Experts: David Erfle
Claim to Fame: Invested proceeds of the sale of his home into the junior mining sector in 2005. He tripled his investment by 2007 and quit his full-time job. He is now founder of juniorminerjunky.com.
How would you invest $100k in the mining sector in 2018?
Erfle said his focus will be on “four sub-sectors of the mining space” this year:
$30,000 into 3 growth-oriented gold producers (GOP)
$40,000 into 4 gold mine developer/explorers, which control high-margin deposits in district scale land packages, and located in safe jurisdictions
$25,000 into a mix of 5 early stage copper, zinc, and precious metal explorers
$5,000 into a U.S. based uranium producer with a solid balance sheet and a tight share structure to hold for the long-term.
Erfle’s Top 3 Mining Picks?
McEwen Mining - Top gold producer
Sabina Gold & Silver - Top mine developer
Marathon Gold - Top explorer
“McEwen Mining is cashed up with no debt and the firm is aiming to nearly double production by 2020. CEO Rob McEwen has aligned himself with shareholders by owning 24% of the company,” he explained.
As for Marathon & Sabina, Erfle said both have projects in safe jurisdictions, highlighting that the latter recently struck a C$66 million strategic financing deal with Chinese miner Zhaojin International.
What 3 investments would you avoid in 2018? Why?
“I strongly believe the bitcoin mania will end in tears,” he said.
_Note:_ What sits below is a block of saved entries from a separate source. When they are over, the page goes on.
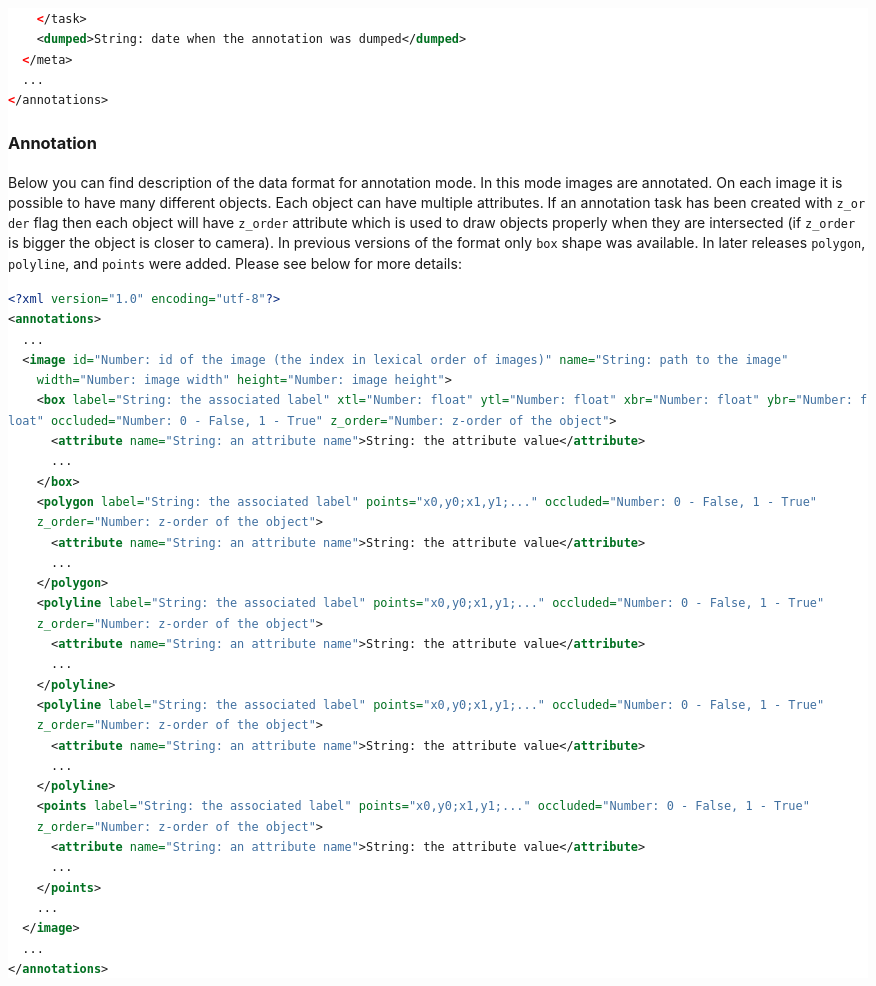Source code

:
 ```xml
    </task>
    <dumped>String: date when the annotation was dumped</dumped>
  </meta>
  ...
</annotations>
```

### Annotation
Below you can find description of the data format for annotation mode. In this mode images are annotated. On each image it is possible to have many different objects. Each object can have multiple attributes. If an annotation task has been
created with `z_order` flag then each object will have `z_order` attribute which is used to draw objects properly when they are intersected (if `z_order` is bigger the object is closer to camera). In previous versions of the format only `box` shape was available. In later releases `polygon`, `polyline`, and `points` were added. Please see below for more details:

```xml
<?xml version="1.0" encoding="utf-8"?>
<annotations>
  ...
  <image id="Number: id of the image (the index in lexical order of images)" name="String: path to the image"
    width="Number: image width" height="Number: image height">
    <box label="String: the associated label" xtl="Number: float" ytl="Number: float" xbr="Number: float" ybr="Number: float" occluded="Number: 0 - False, 1 - True" z_order="Number: z-order of the object">
      <attribute name="String: an attribute name">String: the attribute value</attribute>
      ...
    </box>
    <polygon label="String: the associated label" points="x0,y0;x1,y1;..." occluded="Number: 0 - False, 1 - True"
    z_order="Number: z-order of the object">
      <attribute name="String: an attribute name">String: the attribute value</attribute>
      ...
    </polygon>
    <polyline label="String: the associated label" points="x0,y0;x1,y1;..." occluded="Number: 0 - False, 1 - True"
    z_order="Number: z-order of the object">
      <attribute name="String: an attribute name">String: the attribute value</attribute>
      ...
    </polyline>
    <polyline label="String: the associated label" points="x0,y0;x1,y1;..." occluded="Number: 0 - False, 1 - True"
    z_order="Number: z-order of the object">
      <attribute name="String: an attribute name">String: the attribute value</attribute>
      ...
    </polyline>
    <points label="String: the associated label" points="x0,y0;x1,y1;..." occluded="Number: 0 - False, 1 - True"
    z_order="Number: z-order of the object">
      <attribute name="String: an attribute name">String: the attribute value</attribute>
      ...
    </points>
    ...
  </image>
  ...
</annotations>
```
“I also believe interest rates are set to rise dramatically in 2018…I would avoid investing in both REITs, and Utilities as well.”
But, more on bitcoin…
“I fear the bitcoin speculative bubble will probably end badly very soon, especially for latecomers who are holding the cryptocurrency ‘forever’ as many have stated,” Erfle said.
For Erfle, regulation is coming into the sector, which will hurt the price of most cryptocurrencies.
“Most digital currencies exist in a sort of twilight state just beyond the grasp of federal regulators, but the IRS is starting to get wise to bitcoin,” Erfle explained. “…regulation will remove the anonymity of bitcoin and other cryptocurrencies and the idea that there is an alternative financial universe separate from government.”
His final words: “I fear the bitcoin speculative bubble will probably end badly very soon, especially for latecomers, who are holding the cryptocurrency ‘forever’ as many have stated.”
What will affect gold most in 2018?
"I believe an increased progression of the European banking crisis would have an enormous effect on the gold price,” he said. “…the new banking rules may put enormous pressure on the Eurozone and, therefore, chase safe-haven capital into gold and the US dollar.”
But it’s not only Europe gold investors should keep an eye on in 2018, Erfle said that U.S. politics will continue to affect the metal’s price.
“I also believe the Republican’s tax package will cause the U.S. economy to boom and inflation to rise, so I see the possibility of US equities, interest rates, and gold all rising together with the US dollar at some point next year as well,” he added.
If you could describe 2017 in one word, what would it be?
Frustrating, as the miner sector traded sideways in 2017 with gold up over 8%.